Below is a listing. Write out exactly its lines between the one holding "aporta una sensación global de comodidad." and the one holding "que ha sido", inclusive.

Supplied data:
• • • •

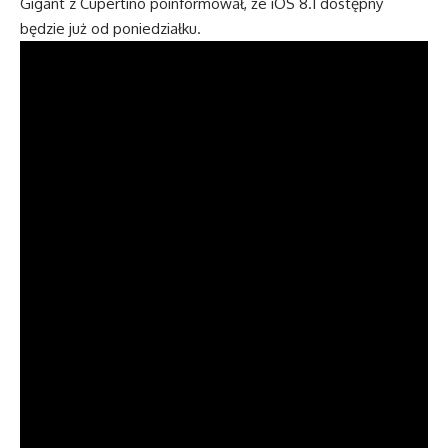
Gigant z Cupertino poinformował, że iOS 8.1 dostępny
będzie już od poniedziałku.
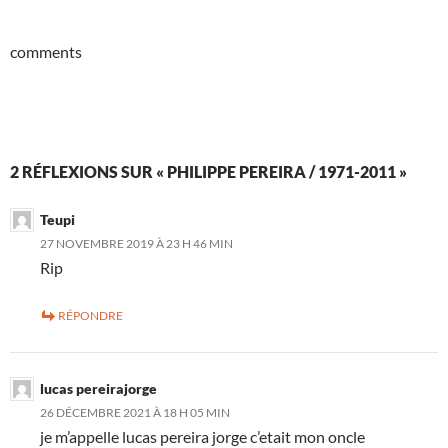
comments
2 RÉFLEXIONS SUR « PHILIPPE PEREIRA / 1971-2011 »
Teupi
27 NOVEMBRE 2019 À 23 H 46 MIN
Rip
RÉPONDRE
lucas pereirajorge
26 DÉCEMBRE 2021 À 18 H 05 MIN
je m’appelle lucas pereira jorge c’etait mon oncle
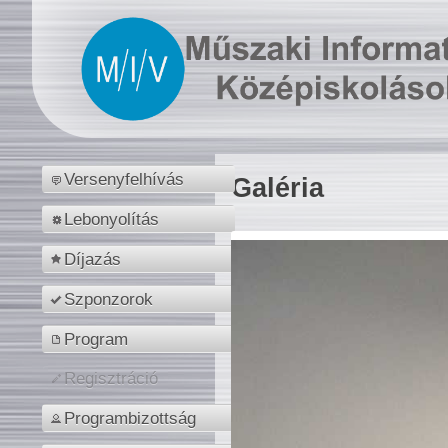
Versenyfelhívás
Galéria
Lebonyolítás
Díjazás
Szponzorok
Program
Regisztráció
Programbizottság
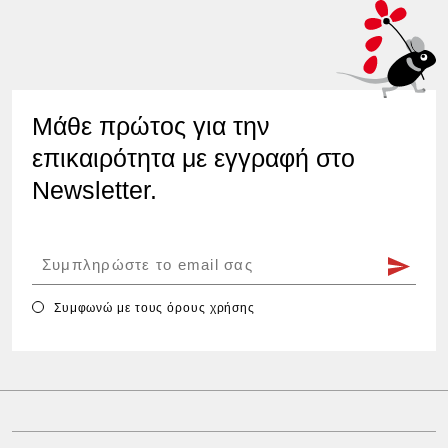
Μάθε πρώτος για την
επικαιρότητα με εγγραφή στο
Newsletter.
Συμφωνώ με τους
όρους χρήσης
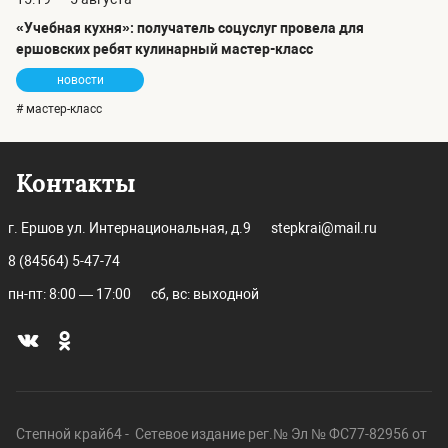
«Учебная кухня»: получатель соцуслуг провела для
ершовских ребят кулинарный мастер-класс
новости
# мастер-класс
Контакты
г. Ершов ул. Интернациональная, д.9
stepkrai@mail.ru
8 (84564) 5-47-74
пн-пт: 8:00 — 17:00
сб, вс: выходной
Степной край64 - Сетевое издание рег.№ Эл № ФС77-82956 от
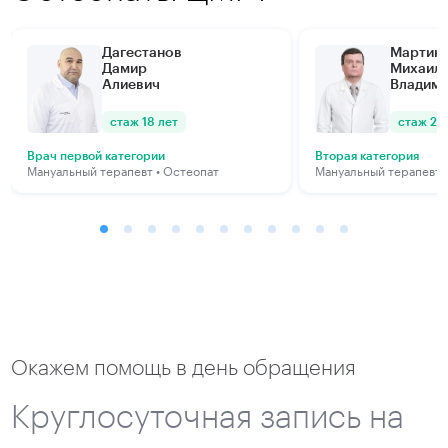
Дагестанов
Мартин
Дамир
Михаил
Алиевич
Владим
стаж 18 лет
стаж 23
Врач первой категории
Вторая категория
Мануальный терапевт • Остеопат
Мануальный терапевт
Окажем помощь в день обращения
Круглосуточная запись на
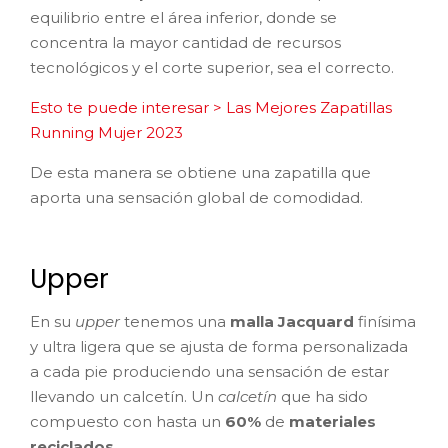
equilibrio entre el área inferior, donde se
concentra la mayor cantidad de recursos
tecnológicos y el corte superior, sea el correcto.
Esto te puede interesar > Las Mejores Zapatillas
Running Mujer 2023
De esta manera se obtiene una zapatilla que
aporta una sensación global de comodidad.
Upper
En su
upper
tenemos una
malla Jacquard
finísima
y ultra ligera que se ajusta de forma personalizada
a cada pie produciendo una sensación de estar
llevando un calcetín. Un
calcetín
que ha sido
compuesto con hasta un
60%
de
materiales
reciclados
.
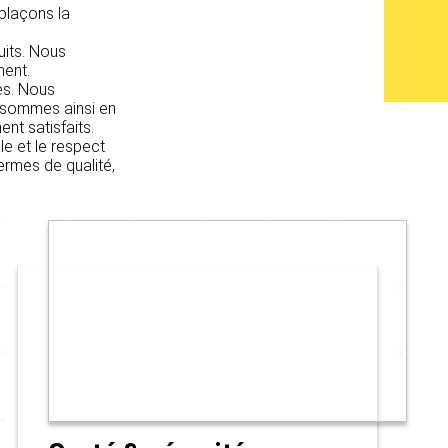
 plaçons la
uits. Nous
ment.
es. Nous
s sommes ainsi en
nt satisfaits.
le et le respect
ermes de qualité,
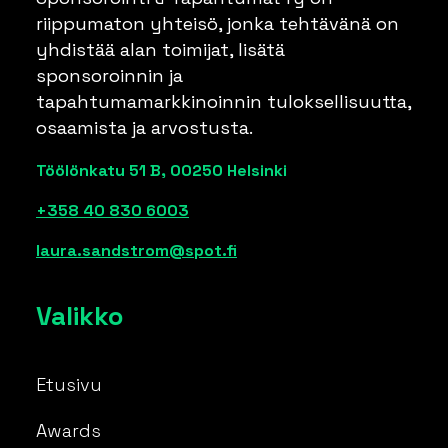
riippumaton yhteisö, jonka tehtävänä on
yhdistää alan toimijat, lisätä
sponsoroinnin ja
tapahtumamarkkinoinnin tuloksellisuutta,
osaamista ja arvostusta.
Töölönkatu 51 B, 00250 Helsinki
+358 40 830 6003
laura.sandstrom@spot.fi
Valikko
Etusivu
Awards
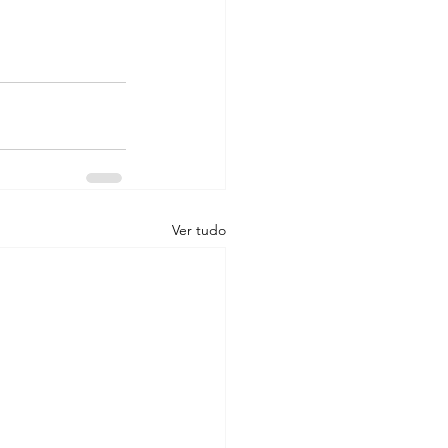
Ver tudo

• • • •

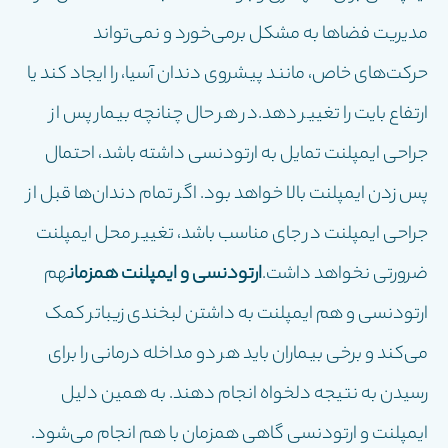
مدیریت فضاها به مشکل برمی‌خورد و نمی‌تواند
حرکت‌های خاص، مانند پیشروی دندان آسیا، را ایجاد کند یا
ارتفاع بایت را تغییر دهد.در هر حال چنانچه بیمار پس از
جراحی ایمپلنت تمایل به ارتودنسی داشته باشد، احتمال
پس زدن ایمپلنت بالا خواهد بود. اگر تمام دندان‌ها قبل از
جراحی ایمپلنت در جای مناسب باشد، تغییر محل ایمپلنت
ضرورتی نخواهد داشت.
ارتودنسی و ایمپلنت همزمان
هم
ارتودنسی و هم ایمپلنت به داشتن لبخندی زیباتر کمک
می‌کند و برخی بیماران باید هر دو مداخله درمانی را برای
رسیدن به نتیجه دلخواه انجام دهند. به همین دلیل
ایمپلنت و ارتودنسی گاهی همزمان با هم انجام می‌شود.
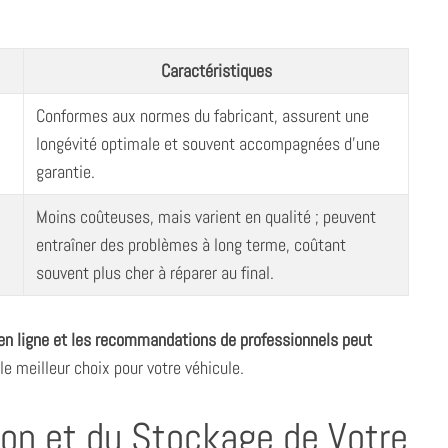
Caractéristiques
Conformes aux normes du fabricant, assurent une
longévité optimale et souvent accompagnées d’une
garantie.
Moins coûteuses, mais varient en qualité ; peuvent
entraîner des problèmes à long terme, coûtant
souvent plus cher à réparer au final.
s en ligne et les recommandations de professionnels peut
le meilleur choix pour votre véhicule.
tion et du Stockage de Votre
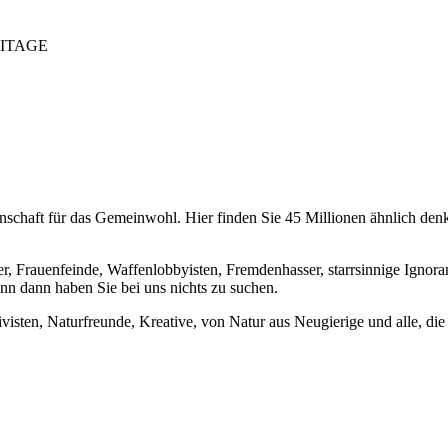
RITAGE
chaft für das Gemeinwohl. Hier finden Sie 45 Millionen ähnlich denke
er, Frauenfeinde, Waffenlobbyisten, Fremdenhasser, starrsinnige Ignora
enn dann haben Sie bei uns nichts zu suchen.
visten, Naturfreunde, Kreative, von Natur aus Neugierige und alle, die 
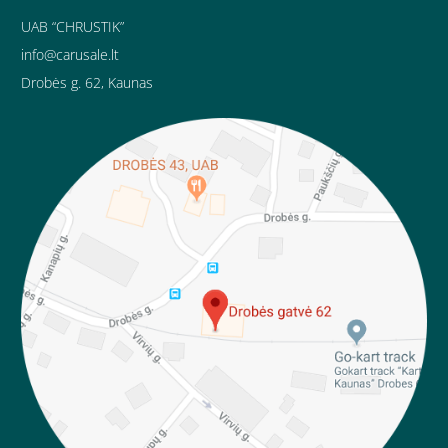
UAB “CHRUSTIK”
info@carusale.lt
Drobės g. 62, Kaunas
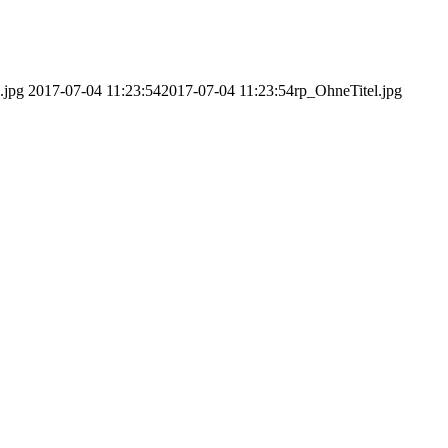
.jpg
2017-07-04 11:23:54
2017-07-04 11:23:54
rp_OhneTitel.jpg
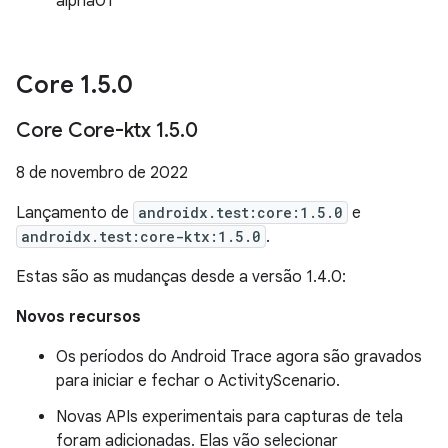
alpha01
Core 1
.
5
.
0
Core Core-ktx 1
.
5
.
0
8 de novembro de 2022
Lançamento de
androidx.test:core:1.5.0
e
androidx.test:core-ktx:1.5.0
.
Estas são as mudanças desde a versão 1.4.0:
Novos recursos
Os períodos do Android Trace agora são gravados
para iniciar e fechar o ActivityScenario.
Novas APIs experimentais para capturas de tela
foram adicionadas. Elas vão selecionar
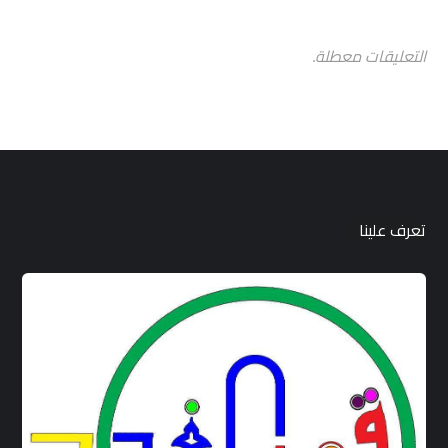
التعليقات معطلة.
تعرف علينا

• • • •

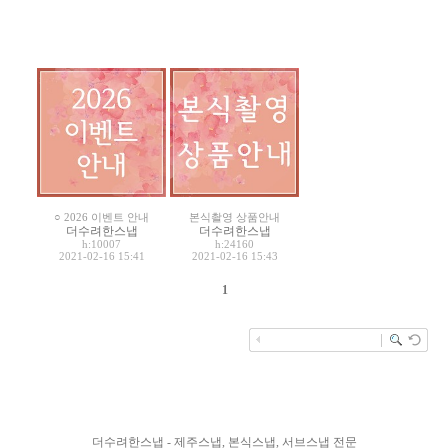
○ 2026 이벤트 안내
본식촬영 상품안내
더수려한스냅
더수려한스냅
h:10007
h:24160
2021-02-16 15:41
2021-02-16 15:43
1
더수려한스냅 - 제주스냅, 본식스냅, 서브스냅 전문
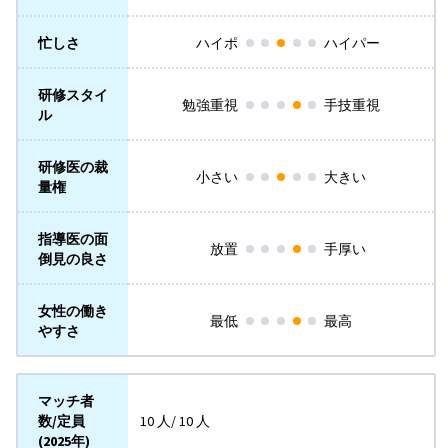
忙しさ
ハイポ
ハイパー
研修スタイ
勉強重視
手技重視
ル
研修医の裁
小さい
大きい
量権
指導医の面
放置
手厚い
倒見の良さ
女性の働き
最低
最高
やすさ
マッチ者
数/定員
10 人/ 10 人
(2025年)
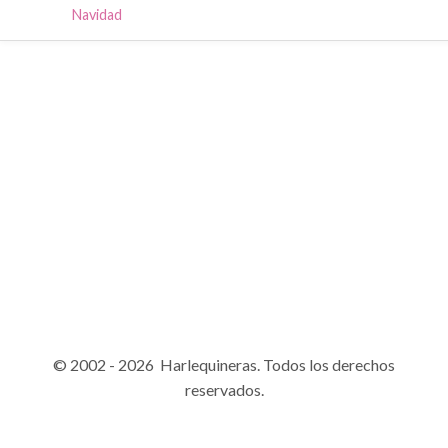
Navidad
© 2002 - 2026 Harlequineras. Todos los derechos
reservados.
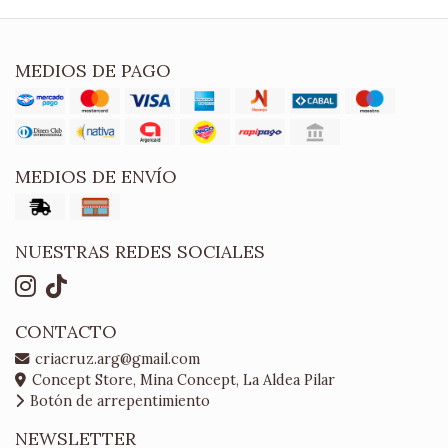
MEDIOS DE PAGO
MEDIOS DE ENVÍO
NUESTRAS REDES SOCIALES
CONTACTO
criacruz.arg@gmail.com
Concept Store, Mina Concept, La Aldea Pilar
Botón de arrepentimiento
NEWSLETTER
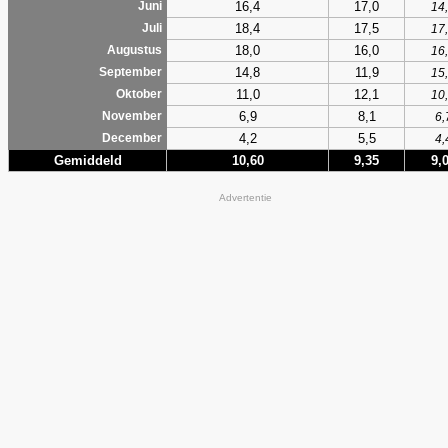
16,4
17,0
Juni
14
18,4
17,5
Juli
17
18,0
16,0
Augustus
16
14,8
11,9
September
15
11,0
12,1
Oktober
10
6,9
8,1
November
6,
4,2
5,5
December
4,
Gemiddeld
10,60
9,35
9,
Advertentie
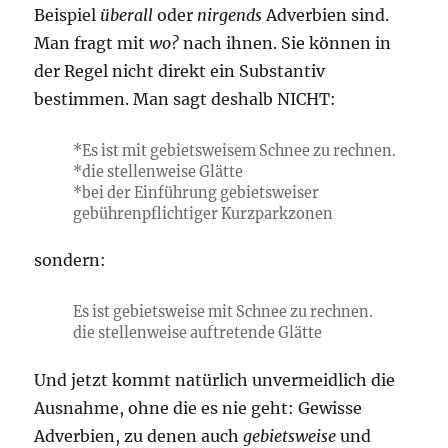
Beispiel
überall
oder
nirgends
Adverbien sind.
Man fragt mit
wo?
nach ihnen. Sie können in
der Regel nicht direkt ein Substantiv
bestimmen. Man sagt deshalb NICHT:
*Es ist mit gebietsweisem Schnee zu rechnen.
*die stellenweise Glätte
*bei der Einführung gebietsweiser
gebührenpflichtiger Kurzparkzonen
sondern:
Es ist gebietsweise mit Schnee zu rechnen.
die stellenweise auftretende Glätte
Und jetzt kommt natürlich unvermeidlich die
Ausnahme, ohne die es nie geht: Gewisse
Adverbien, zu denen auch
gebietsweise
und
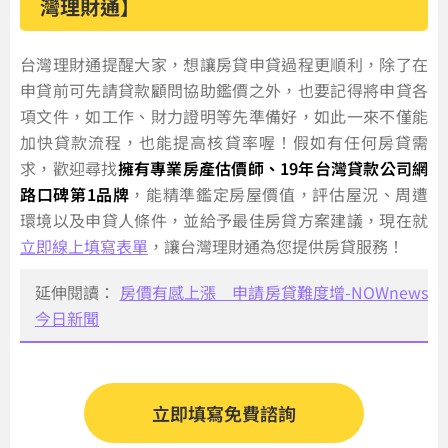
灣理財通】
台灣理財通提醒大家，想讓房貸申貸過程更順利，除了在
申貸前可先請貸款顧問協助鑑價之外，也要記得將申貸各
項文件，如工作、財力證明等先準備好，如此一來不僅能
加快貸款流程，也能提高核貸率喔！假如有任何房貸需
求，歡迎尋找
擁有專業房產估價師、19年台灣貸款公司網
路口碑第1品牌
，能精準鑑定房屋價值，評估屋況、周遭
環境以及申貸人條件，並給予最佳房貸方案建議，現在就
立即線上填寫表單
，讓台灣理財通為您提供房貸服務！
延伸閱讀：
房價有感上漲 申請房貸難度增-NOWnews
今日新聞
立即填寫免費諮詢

• • • •

Result of the task:
aporta una sensación global de comodidad.
Upper
En su
upper
tenemos una
malla Jacquard
finísima
y ultra ligera que se ajusta de forma personalizada
a cada pie produciendo una sensación de estar
llevando un calcetín. Un
calcetín
que ha sido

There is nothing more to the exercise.